As to its results, while Jerusalem remained in Moslem hands, the right of Christian pilgrims to visit it without taxation was granted. It was like its predecessors in so far that this crusade began with a preliminary massacre of Jews, which will be told in a chapter on England.

From this time on, crusading became a feature of the intriguing policies of ambitious popes — a card they could always play to rearrange a political situation. So Pope Innocent III planned another in 1203. It was successful and Christendom held Eastern sway for another half century, when it was lost again.

In a fifth Crusade, Emperor Frederick II of Germany, in 1228, once more won back Jerusalem.

Losing it yet again, a sixth crusade was preached by Gregory IX. Louis IX of France was the central figure of this crusade, in which he won nothing but glory. To the Jews it meant an attack upon their French communities. On a few baptism was forced, but the majority were trampled to death, their homes looted and burnt. Some three thousand coreligionists lost their lives.

Edward I of England was successful in the seventh and last Crusade. But before the close of the thirteenth century all Palestine drifted back into Moslem hands. In Moslem hands it remains to-day. The Jews had been the first victims of this movement, and they were the last.

Some Good Results.

Cruel and desolating though the Crusades were, a colossal tragic blunder, yet Providence, "shaping our ends," ever turneth evil into good. It brought many Christians in contact with Mohammedans to find they were not monsters, but much like themselves. In so far its influence was humanizing. Still in its dark ages, Europe, through the Crusades, got the benefit of contact with the Orient's higher civilization. This meeting of East and West broadened minds and fostered commerce. Thus even the Jews to whom the crusades had brought unmixed evil ultimately enjoyed the salutary benefits of their remoter consequences. They lost the monopoly of trade, but trade in turn lost its stigma. For when it became legitimate and respectable, the Jews had to encounter new restrictions. Still the world moved on to larger light.


NOTES AND REFERENCES.


Turn to the map of Europe in front of the book for the route taken by the crusaders.
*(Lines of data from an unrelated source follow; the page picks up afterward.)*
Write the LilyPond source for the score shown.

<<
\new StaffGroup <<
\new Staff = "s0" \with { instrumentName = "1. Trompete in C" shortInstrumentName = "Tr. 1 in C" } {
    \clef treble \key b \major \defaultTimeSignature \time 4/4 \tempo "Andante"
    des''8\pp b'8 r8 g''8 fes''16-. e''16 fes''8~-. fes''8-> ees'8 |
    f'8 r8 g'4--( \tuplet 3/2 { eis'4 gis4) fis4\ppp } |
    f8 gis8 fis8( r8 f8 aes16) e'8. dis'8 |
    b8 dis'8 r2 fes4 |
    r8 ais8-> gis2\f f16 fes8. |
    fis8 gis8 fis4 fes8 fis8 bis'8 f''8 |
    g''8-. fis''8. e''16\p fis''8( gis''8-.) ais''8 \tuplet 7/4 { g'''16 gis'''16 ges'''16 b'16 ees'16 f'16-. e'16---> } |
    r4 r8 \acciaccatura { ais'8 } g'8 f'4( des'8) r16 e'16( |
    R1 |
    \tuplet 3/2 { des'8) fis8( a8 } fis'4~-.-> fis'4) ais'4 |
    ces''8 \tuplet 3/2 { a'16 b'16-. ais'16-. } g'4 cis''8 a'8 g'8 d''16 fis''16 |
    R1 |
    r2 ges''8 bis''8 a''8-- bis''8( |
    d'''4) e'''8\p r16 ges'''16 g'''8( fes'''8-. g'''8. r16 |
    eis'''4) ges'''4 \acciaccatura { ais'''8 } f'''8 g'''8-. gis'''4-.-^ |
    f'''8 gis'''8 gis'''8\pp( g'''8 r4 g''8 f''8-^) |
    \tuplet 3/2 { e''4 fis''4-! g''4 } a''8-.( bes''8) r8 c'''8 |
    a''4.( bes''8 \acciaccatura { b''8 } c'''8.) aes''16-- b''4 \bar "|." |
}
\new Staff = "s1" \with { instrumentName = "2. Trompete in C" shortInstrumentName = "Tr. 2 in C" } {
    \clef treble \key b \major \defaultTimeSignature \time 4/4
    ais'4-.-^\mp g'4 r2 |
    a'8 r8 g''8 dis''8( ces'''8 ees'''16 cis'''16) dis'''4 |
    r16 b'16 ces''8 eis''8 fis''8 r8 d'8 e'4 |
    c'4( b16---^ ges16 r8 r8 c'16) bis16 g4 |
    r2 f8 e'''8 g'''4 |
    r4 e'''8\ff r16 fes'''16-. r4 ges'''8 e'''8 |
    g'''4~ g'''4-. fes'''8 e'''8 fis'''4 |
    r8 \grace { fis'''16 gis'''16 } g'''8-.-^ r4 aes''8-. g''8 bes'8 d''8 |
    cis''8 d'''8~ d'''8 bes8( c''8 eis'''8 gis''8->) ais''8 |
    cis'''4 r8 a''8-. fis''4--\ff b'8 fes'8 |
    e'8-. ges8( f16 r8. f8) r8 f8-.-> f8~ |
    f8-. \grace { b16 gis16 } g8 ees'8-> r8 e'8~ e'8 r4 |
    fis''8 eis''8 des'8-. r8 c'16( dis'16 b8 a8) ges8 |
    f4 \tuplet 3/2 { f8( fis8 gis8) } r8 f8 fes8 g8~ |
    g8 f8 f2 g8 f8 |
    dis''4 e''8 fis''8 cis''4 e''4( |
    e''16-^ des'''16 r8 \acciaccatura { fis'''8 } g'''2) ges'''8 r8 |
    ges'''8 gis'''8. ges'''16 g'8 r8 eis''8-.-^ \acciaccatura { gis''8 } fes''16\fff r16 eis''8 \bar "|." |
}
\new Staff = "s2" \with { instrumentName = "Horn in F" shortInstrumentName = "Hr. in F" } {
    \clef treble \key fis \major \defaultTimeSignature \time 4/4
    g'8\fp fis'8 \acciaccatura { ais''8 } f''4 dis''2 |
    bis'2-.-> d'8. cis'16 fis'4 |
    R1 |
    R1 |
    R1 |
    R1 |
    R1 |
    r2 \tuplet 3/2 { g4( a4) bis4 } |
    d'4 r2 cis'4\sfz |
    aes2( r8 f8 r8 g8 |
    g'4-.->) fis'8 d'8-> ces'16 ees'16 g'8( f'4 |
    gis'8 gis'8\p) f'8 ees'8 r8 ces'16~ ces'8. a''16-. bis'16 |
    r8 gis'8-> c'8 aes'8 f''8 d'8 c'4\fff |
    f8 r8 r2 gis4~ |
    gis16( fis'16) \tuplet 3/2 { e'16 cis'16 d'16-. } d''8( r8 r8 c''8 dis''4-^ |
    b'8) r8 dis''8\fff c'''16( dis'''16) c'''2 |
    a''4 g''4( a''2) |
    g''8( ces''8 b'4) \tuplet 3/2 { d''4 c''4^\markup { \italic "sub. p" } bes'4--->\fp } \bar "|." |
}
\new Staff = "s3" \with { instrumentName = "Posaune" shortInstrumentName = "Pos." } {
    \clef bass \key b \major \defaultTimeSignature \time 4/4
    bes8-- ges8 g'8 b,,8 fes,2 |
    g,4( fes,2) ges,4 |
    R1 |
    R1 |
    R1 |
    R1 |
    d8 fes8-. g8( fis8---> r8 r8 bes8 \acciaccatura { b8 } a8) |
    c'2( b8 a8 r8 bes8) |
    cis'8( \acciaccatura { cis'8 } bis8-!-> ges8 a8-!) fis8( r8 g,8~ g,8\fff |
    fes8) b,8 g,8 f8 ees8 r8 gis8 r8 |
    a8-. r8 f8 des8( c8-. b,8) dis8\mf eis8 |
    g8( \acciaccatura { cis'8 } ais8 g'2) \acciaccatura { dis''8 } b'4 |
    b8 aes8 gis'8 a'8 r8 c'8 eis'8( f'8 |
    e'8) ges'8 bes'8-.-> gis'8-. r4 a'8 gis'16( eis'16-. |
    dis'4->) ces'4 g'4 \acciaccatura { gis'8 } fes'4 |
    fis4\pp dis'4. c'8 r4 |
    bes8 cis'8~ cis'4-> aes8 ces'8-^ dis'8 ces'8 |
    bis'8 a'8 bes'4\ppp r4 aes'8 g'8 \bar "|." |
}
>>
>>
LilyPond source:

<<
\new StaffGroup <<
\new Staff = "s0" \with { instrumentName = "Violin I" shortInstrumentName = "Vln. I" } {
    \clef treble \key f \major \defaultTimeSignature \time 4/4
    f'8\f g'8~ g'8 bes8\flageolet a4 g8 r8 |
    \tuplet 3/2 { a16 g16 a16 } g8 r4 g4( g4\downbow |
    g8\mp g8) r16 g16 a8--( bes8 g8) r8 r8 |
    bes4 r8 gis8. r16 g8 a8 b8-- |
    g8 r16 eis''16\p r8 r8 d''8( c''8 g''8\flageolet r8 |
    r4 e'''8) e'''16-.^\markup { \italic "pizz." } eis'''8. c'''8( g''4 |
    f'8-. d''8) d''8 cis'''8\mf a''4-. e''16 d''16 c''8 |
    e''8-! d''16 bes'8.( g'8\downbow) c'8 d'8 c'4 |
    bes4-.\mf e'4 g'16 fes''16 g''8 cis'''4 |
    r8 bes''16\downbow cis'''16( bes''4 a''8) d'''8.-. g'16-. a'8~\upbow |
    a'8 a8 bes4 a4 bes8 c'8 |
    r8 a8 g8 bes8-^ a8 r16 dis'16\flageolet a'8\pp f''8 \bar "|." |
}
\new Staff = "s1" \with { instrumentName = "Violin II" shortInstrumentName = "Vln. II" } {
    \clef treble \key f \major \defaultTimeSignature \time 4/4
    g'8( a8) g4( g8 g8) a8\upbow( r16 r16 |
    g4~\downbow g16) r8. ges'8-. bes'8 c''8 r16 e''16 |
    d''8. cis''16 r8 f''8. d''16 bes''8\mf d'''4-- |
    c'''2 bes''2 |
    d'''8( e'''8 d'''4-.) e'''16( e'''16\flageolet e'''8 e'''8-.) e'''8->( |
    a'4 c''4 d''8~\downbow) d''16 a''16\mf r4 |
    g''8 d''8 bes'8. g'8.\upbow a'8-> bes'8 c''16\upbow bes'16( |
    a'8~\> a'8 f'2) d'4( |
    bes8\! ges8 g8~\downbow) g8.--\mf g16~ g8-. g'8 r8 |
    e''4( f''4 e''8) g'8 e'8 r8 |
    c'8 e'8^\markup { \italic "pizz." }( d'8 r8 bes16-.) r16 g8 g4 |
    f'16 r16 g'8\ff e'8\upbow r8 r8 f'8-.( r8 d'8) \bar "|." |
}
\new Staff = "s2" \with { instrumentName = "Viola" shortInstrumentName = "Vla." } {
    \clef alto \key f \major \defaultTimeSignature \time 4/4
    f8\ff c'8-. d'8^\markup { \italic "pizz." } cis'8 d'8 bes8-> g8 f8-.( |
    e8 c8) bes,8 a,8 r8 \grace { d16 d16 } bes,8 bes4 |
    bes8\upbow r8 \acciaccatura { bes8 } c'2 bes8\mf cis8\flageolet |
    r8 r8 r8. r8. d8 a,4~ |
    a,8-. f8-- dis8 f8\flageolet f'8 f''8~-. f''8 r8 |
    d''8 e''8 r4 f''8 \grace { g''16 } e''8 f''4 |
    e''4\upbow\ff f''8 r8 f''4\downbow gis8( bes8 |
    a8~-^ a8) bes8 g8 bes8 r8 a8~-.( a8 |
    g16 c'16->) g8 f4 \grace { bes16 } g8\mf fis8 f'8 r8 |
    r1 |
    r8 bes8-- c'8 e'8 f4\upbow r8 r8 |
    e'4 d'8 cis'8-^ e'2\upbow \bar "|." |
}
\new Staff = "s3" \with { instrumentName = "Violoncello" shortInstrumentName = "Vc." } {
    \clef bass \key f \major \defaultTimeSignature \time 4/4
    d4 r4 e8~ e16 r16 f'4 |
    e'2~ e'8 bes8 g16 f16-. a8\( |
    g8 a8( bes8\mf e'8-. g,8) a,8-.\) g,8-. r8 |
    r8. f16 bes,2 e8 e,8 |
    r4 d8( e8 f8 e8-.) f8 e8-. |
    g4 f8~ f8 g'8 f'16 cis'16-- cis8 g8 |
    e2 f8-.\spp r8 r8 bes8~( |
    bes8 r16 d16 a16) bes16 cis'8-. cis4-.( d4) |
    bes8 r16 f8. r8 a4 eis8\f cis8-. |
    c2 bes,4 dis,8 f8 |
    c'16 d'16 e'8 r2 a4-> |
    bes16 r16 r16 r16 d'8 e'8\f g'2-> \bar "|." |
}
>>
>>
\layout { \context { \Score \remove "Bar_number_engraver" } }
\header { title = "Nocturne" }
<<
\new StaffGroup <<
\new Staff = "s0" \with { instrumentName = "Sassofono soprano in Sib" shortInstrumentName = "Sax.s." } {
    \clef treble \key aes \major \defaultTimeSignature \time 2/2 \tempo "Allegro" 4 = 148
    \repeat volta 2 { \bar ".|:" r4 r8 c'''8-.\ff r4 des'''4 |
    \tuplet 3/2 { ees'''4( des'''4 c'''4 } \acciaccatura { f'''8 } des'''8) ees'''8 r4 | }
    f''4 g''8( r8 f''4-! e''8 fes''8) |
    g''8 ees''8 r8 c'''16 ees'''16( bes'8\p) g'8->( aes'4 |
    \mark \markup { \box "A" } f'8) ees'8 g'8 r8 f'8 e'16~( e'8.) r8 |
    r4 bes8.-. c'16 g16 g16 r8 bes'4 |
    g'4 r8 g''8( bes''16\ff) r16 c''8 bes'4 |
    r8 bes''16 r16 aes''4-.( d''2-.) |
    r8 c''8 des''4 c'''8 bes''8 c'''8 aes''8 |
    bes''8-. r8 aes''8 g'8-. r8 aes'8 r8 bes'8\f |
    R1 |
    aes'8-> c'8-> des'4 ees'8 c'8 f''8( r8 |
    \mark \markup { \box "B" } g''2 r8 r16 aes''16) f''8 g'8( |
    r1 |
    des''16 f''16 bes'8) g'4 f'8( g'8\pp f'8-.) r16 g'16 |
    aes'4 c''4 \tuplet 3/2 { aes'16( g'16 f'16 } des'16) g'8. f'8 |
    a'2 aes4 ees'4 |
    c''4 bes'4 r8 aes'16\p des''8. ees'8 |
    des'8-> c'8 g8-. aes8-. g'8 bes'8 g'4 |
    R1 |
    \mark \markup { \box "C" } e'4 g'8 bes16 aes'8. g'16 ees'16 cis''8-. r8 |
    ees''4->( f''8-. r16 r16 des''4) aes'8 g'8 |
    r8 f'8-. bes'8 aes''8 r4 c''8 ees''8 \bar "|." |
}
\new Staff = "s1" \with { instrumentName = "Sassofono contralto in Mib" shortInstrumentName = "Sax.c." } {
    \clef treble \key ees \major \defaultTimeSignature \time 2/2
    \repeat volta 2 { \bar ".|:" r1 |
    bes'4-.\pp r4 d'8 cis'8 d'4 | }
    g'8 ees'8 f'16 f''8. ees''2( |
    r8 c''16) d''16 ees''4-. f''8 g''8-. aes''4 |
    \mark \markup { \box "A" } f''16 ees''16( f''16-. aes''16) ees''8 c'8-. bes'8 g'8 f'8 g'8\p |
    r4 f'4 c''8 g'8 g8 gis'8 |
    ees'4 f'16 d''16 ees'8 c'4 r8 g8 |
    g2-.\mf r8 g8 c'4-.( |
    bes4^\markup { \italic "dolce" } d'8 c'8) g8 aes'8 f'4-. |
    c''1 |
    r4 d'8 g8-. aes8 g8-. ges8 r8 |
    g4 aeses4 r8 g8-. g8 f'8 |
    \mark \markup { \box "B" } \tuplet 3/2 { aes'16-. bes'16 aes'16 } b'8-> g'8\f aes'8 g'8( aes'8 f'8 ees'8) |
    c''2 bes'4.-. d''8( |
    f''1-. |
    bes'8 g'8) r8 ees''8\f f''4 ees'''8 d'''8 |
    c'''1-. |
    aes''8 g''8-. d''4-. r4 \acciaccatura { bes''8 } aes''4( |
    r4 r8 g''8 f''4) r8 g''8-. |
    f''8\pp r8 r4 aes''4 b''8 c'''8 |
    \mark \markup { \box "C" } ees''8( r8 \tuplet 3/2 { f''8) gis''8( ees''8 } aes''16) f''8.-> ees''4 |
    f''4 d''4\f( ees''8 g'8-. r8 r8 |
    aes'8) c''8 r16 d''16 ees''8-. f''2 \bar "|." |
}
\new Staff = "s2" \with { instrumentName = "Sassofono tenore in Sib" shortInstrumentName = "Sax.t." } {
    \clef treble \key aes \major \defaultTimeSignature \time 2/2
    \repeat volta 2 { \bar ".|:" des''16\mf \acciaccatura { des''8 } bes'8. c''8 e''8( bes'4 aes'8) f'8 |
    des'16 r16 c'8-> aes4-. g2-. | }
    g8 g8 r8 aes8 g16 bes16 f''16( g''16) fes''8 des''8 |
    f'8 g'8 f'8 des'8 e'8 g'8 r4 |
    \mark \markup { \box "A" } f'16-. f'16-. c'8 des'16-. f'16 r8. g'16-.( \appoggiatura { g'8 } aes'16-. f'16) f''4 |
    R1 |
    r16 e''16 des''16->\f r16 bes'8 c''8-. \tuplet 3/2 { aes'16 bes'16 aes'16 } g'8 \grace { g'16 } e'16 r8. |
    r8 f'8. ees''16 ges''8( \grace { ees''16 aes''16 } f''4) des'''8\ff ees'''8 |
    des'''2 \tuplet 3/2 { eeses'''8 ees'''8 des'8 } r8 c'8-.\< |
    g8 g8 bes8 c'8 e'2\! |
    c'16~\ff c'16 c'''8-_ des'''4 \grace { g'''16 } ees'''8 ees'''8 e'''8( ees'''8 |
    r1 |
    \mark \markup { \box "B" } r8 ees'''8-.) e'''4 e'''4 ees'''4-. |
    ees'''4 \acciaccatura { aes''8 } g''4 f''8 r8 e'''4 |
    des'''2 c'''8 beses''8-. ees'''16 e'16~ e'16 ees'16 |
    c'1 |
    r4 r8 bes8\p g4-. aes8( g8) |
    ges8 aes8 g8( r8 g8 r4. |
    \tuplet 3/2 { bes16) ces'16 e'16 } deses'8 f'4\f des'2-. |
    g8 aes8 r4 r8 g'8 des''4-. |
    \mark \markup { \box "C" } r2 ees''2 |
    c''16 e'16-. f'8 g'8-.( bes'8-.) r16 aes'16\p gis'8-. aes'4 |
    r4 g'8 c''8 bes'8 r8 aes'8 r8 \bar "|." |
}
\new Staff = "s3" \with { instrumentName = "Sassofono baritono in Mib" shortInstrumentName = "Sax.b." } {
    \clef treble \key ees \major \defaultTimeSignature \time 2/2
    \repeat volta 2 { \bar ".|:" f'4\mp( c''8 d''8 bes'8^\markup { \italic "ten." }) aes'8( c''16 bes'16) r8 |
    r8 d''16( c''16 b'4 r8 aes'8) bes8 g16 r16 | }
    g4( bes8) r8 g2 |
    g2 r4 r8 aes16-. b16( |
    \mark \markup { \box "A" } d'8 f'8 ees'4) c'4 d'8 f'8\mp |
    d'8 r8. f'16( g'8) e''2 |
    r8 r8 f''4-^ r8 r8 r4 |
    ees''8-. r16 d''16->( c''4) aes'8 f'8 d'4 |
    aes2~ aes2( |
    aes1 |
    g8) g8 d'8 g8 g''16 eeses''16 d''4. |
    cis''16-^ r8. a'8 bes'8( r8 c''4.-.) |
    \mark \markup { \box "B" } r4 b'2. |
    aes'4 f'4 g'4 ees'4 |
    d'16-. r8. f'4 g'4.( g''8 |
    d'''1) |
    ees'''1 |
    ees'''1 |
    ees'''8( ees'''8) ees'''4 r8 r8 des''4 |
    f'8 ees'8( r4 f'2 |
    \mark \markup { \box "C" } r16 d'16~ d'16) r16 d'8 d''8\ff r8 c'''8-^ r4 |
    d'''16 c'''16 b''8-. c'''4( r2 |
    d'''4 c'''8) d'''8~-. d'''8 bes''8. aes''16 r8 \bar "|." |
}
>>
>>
Read "Bernhard of Clairvaux," article by Frederick Harrison, in Choice of Books. Nearly two million lives are said to have been sacrificed in the crusades.

Third Crusade:—Read Lessing's "Nathan der Weise" and Walter Scott's "The Talisman."

Tosafist —From the Hebrew verb, "to add," was applied to those rabbis after the period of the Geonim, who derived from the Talmud additional law to meet the religious needs of occidental environment. All knotty questions were referred to them and they revealed great ingenuity in their interpretations. The giving of authoritative answers {Responsa) on Jewish practice became the main function of later mediaeval rabbis.

Theme for Discussion:—Pilgrimages in Judaism. Passover, Pentecost and Tabernacles are called "The Three Festivals of Pilgrimage."